__Task prompt__
The answer must consist of every line from the data that holds the string "hand".

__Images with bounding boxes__

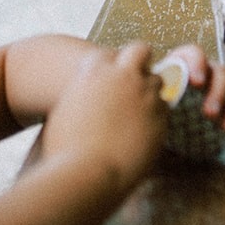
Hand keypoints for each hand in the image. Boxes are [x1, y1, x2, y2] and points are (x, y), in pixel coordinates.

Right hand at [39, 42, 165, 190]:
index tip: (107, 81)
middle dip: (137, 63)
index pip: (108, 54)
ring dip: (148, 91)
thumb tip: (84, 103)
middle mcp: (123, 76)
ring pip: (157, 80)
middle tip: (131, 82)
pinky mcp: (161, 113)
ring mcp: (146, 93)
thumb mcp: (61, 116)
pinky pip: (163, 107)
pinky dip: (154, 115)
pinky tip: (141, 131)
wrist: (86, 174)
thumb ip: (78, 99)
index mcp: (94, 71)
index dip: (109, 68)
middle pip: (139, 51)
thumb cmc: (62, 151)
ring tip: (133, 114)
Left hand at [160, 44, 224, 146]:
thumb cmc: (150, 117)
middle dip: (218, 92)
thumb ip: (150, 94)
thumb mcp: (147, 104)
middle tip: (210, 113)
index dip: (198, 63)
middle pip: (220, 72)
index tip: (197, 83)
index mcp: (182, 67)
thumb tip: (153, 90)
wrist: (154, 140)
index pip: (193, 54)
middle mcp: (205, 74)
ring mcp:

__Output__
Hand keypoints for each hand in the image. Boxes are [x1, y1, x2, y2] and points are (x, y), in pixel coordinates.
Right hand at [39, 42, 165, 190]:
Left hand at [160, 44, 224, 146]:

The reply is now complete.